Une astuce de mise en scène qui sert la narration : en quelques mots, et grâce aux différences de niveau de langage, un tel dispositif permet d’en dire long sur les rapports entre deux protagonistes. C’est aussi un moyen de faire se confondre le joueur et son avatar, par souci d’immersion. « Dans les jeux Lost Phone, il n’y a pas d’avatar fictif, explique Mme Houali. Les joueurs sont amenés à se jouer eux-mêmes, et le téléphone simulé du jeu prend la place de leur vrai téléphone. »

L’interface d’« Another Lost Phone » est immédiatement compréhensible. / Accidental Queens

Mais surtout, avec leur interface familière, immédiatement compréhensible, les Lost Phone permettent de s’affranchir, selon Mme Houali, « de la période d’apprentissage des contrôles et de l’environnement propre au média ». La grammaire ludique d’Enterre-moi, mon amour est elle aussi volontairement éloignée des canons du genre. Elle ne teste pas la dextérité du joueur ni ses réflexes, ne lui demande pas de viser un score record (« même s’il y a dix-neuf fins différentes, dont certaines que tout le monde s’accordera à voir comme mauvaises », rappelle Florent Maurin).

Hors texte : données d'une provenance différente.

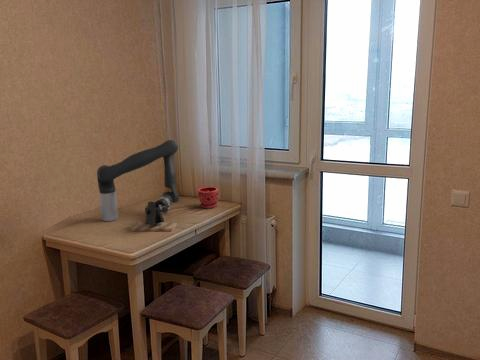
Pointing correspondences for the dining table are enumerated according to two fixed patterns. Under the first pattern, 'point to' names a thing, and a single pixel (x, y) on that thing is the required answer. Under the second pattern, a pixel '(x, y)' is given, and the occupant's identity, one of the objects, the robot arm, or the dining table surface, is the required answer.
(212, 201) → the plant pot
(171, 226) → the oak board
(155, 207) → the phone stand
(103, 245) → the dining table surface
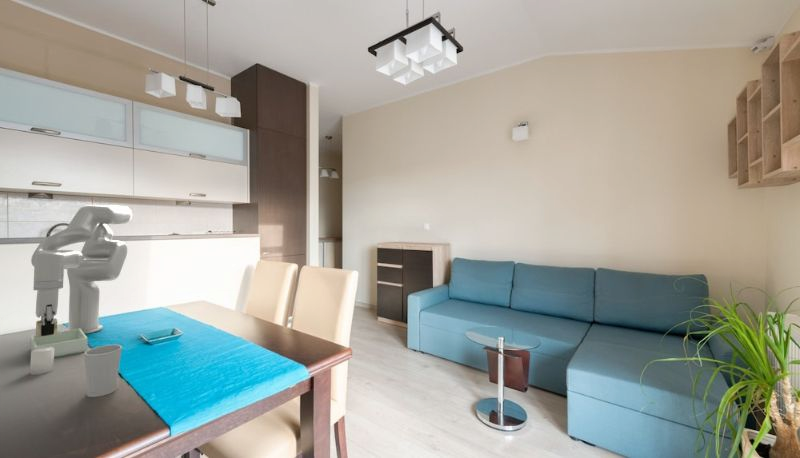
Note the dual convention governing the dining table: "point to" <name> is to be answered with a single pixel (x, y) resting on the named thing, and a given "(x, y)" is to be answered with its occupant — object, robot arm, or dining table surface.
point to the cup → (102, 369)
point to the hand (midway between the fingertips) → (46, 332)
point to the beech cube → (39, 323)
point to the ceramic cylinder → (42, 360)
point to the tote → (62, 342)
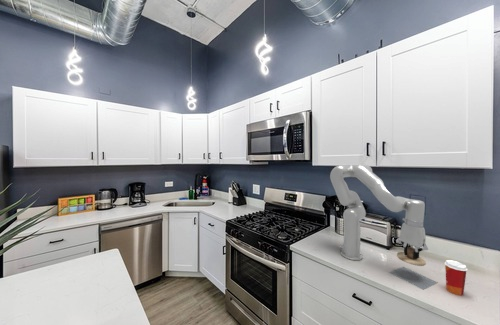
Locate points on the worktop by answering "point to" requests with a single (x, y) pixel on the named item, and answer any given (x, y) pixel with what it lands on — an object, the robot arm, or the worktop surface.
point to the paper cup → (455, 277)
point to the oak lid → (411, 257)
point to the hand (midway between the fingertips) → (411, 256)
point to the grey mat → (413, 278)
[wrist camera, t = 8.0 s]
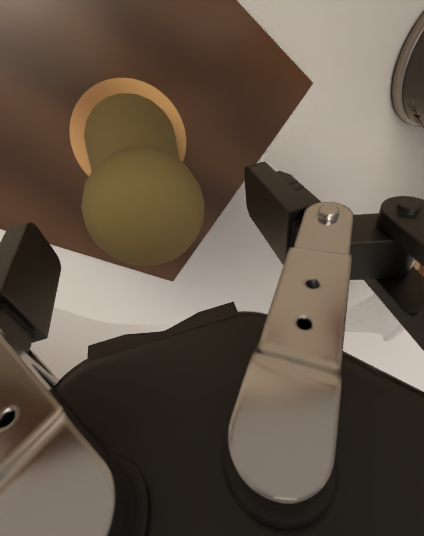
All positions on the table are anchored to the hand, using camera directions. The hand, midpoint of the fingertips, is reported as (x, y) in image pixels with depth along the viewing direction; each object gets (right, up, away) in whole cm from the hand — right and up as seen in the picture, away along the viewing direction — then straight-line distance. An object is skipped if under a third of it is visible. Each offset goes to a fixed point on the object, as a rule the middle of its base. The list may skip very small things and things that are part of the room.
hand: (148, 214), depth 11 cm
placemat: (-3, +6, +8) cm, 11 cm away
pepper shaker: (-3, +6, +8) cm, 11 cm away
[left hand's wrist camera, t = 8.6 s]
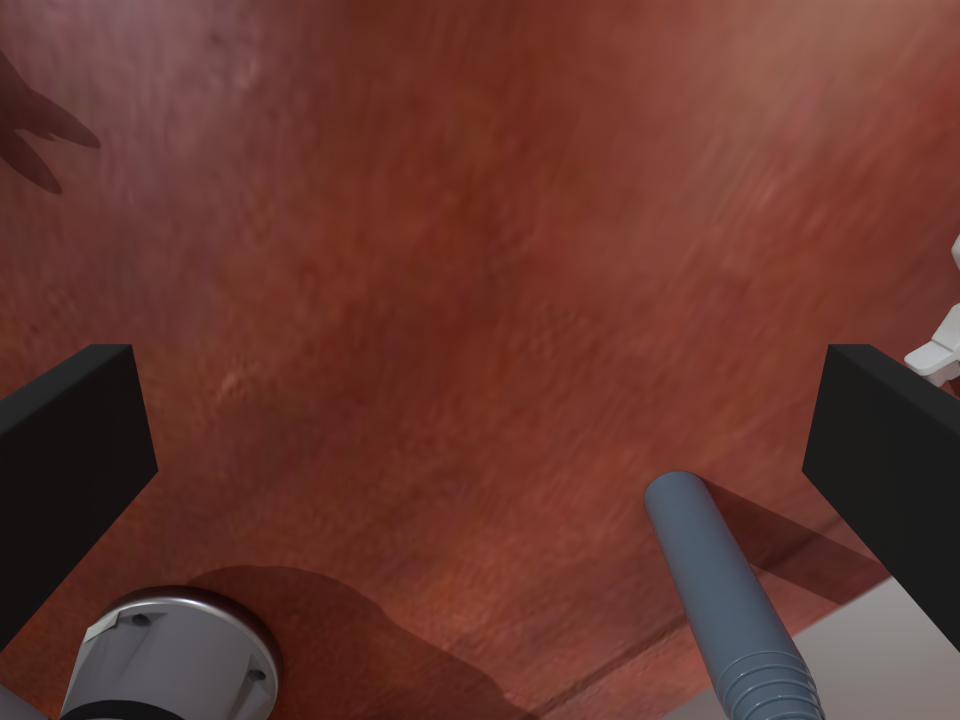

« Si des gens disent que les jeux vidéo ne sont pas pour eux, c’est parce qu’ils n’ont pas encore mis la main sur un jeu qui pourrait les intéresser. Tu as déjà envoyé un SMS ? Tu peux jouer à “Enterre-moi, mon amour”. »

Un moyen de n’en interdire l’accès à personne. Avec l’idée de toucher un nouveau public pour pouvoir s’offrir le luxe de raconter de nouvelles histoires, plus riches, plus complexes, plus contemporaines, sur la guerre ou l’amour, sur le fait de se trouver ou de perdre l’autre.

« C’est un type de jeu qui est ancré dans notre époque, se félicite Mme Houali. Raconter des histoires à travers des extraits de conversations par messagerie instantanée pourrait être l’équivalent au XIXe siècle du roman épistolaire. »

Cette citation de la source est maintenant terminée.